Al igual que su Señor, con la persecución, la Iglesia ha mostrado siempre esa formidable potencia que sólo puede venir de Dios. Esa fuerza -como afirma san Pablo, igualmente desde la propia experiencia- se manifiesta en la debilidad. Los males realmente dañinos, a la Iglesia nunca le han venido de fuera. Nunca ha crecido y se ha fortalecido tanto como en tiempos de persecución. Los peores males siempre le han venido de dentro. Quien se ha descristianizado no es el mundo. El mundo siempre ha sido mundo. Es dentro de la Iglesia donde se produce la descristianización. Así lo decía Bernanos, en la conferencia Revolución y libertad, dada en La Sorbona, de París, en 1947, y recogida en el libro La libertad, ¿para qué?: El hombre de Europa no es el hombre materialista, es el hombre desespiritualizado, es un cristiano corrompido. Años atrás, en Los grandes cementerios bajo la luna, ya había puesto en labios del ateo de ficción, a quien dejaron predicar en la fiesta de santa Teresa de Lisieux, esta contundente sentencia: Vosotros sois la sal de la tierra. Si el mundo se vuelve insípido, ¿a quién queréis que eche las culpas?.

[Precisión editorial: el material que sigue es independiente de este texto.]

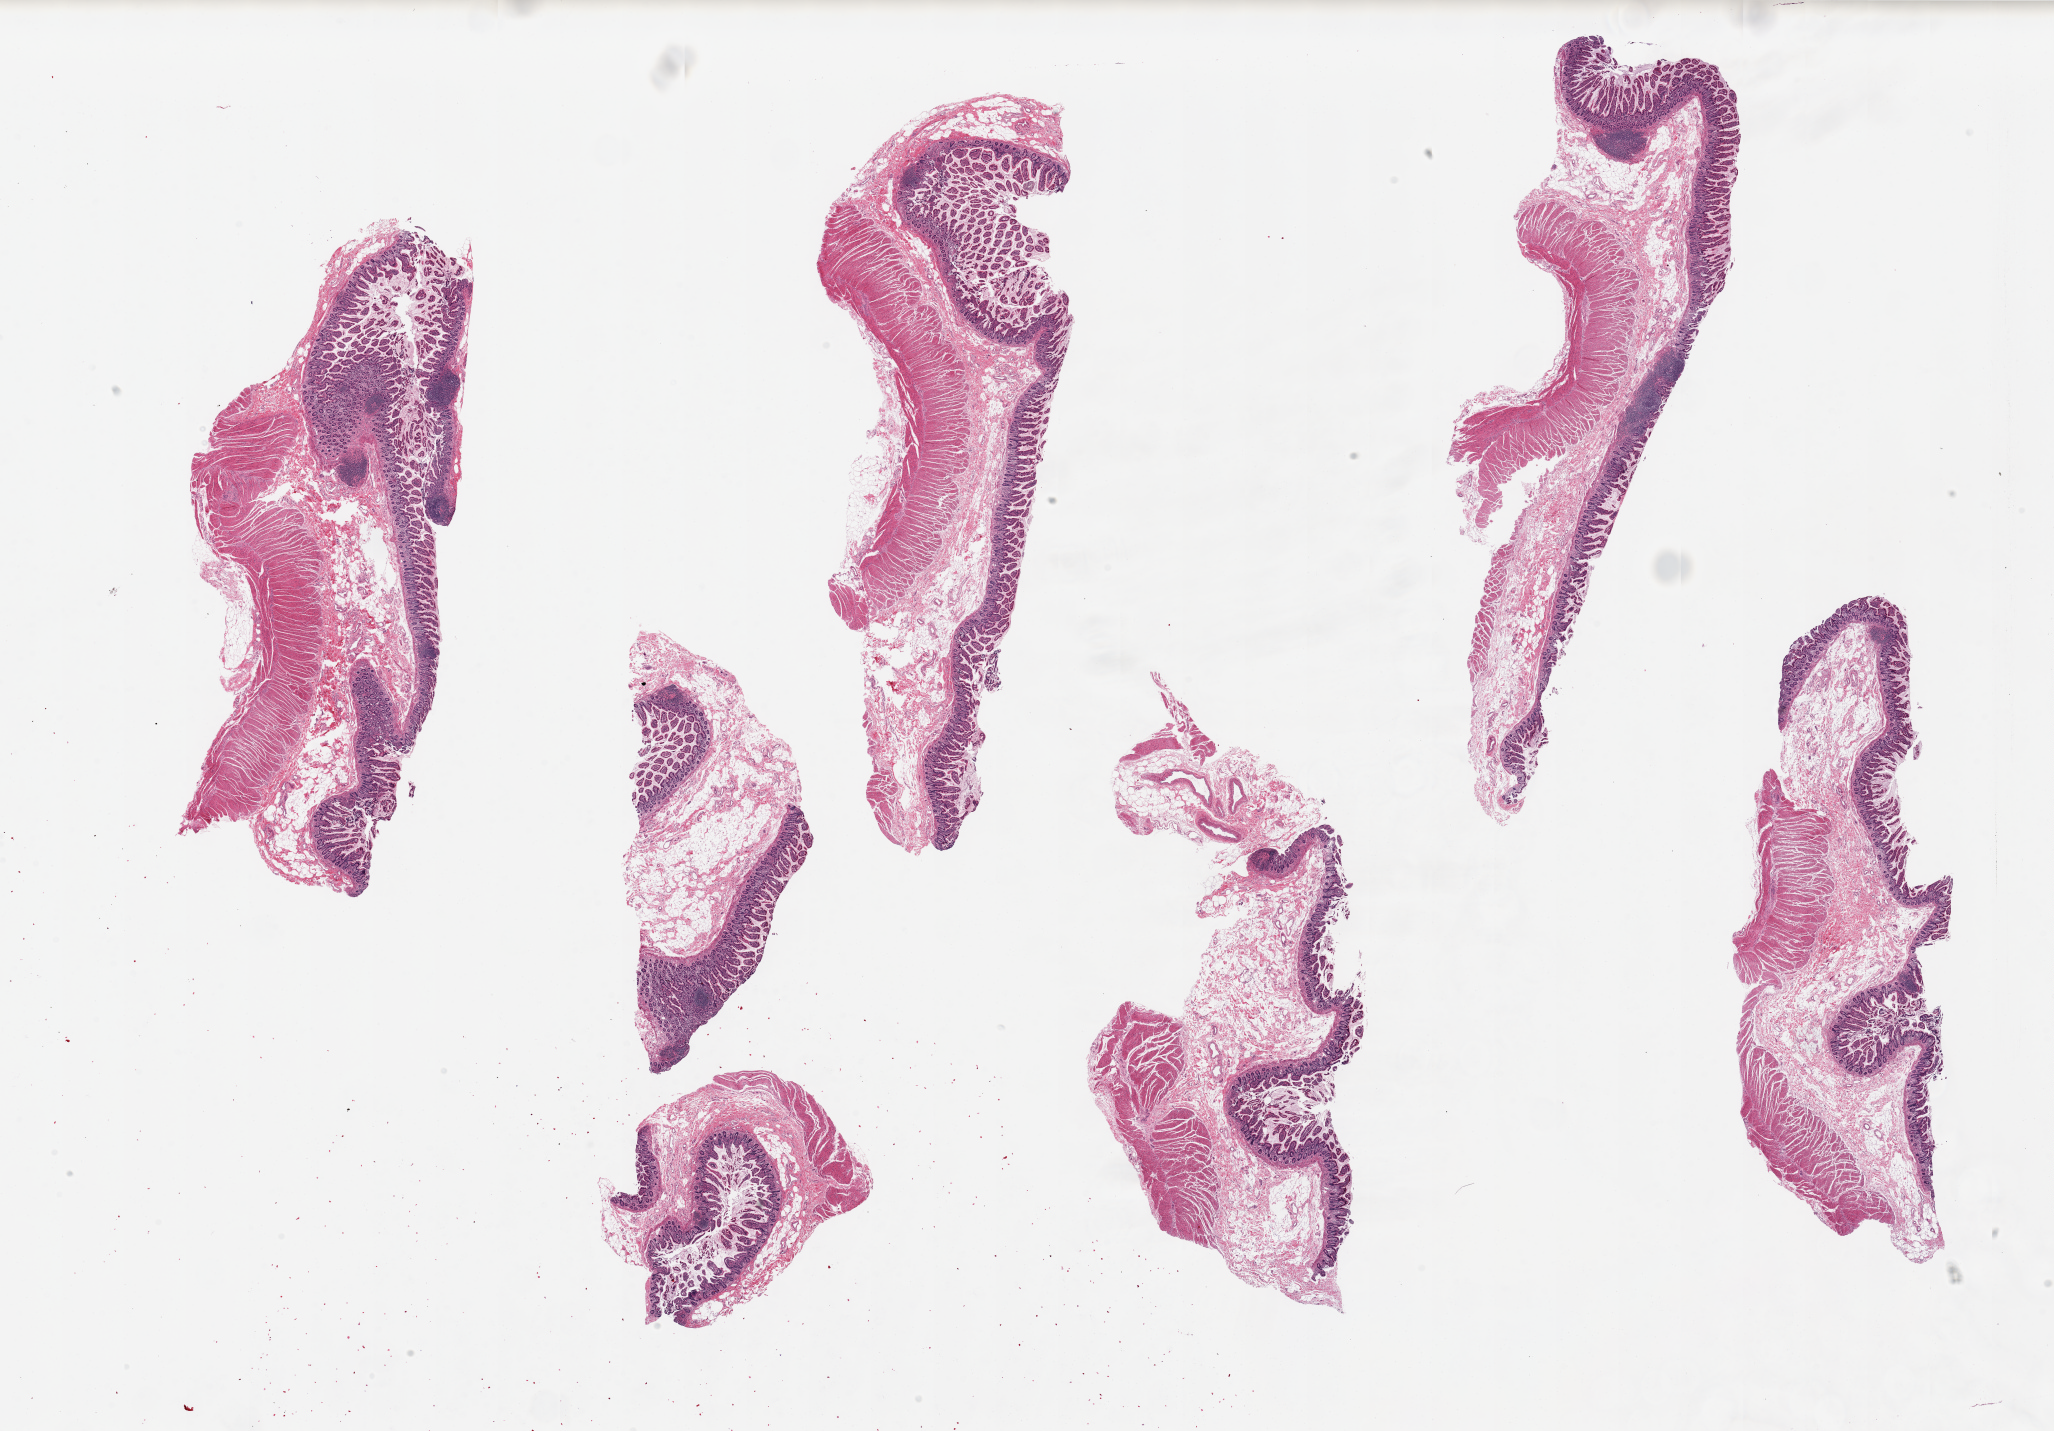
Haematoxylin and eosin whole-slide image, brightfield, whole scanned area (about 32.5 x 22.6 mm, from a 20x scan) shown as a low-resolution overview. PAXgene-fixed, paraffin-embedded tissue. Target tissue: ileum. Donor tissue sample. Donor: male.
Review note (as recorded): 6 pieces, up to 13x4mm; 5 of 6 pieces contain both mucosa and muscularis; Lymphoid tissue on image.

En el último Via Crucis del pontificado de Juan Pablo II en el Coliseo romano, el cardenal Ratzinger, pocos días antes de su elección como Benedicto XVI, oraba así al Señor: Frecuentemente tu Iglesia nos parece una barca a punto de hundirse, que hace aguas por todas partes. Y también en tu campo vemos más cizaña que trigo. Nos abruman su atuendo y su rostro tan sucios. Pero los empañamos nosotros mismos. Nosotros, quienes te traicionamos. Era la novena estación, y comenzaba así sus palabras: ¿Qué puede decirnos la tercera caída de Jesús bajo el peso de la cruz? Quizás nos hace pensar en la caída de los hombres, en que muchos se alejan de Cristo, en la tendencia a un secularismo sin Dios. Pero, ¿no deberíamos pensar también en lo que debe sufrir Cristo en su propia Iglesia?… ¡Cuánta suciedad en la Iglesia y entre los que, por su sacerdocio, deberían estar completamente entregados a Él! ¡Cuánta soberbia, cuánta autosuficiencia!.


¡Pero el poder de Dios es más grande y más fuerte! Satanás -continuaba el entonces cardenal Ratzinger- se alegra, porque espera que ya nunca podremos levantarnos. Pero Tú, Señor, te levantarás. Tú te has reincorporado, has resucitado y puedes levantarnos. Ahí, y no en la ausencia de persecuciones, está la esperanza de la Iglesia, y de la entera Humanidad, la gran esperanza que con tanta belleza proclama, ya como sucesor de Pedro, en su encíclica Spe salvi. El Coliseo ponía delante de los ojos el testimonio de los mártires. Ellos, decía Ratzinger, siempre han sido un ejemplo claro para todos de cómo resistir. Lo avalaba con los hechos: Precisamente en los sistemas totalitarios es donde la Iglesia ha demostrado que no se deja conformar a una sola concepción del mundo, y se establece como polo contrario y como comunidad universal, como una fuerza contraria a la opresión. En el siglo XX se ha demostrado, de forma hasta ahora desconocida, que precisamente esa comunidad, que es la Iglesia, crea una fuerza antagónica frente a cualquier mecanismo opresor y frente al uniformismo político y económico universal; más aún, da libertad a los hombres y es para ellos una última barrera contra la opresión.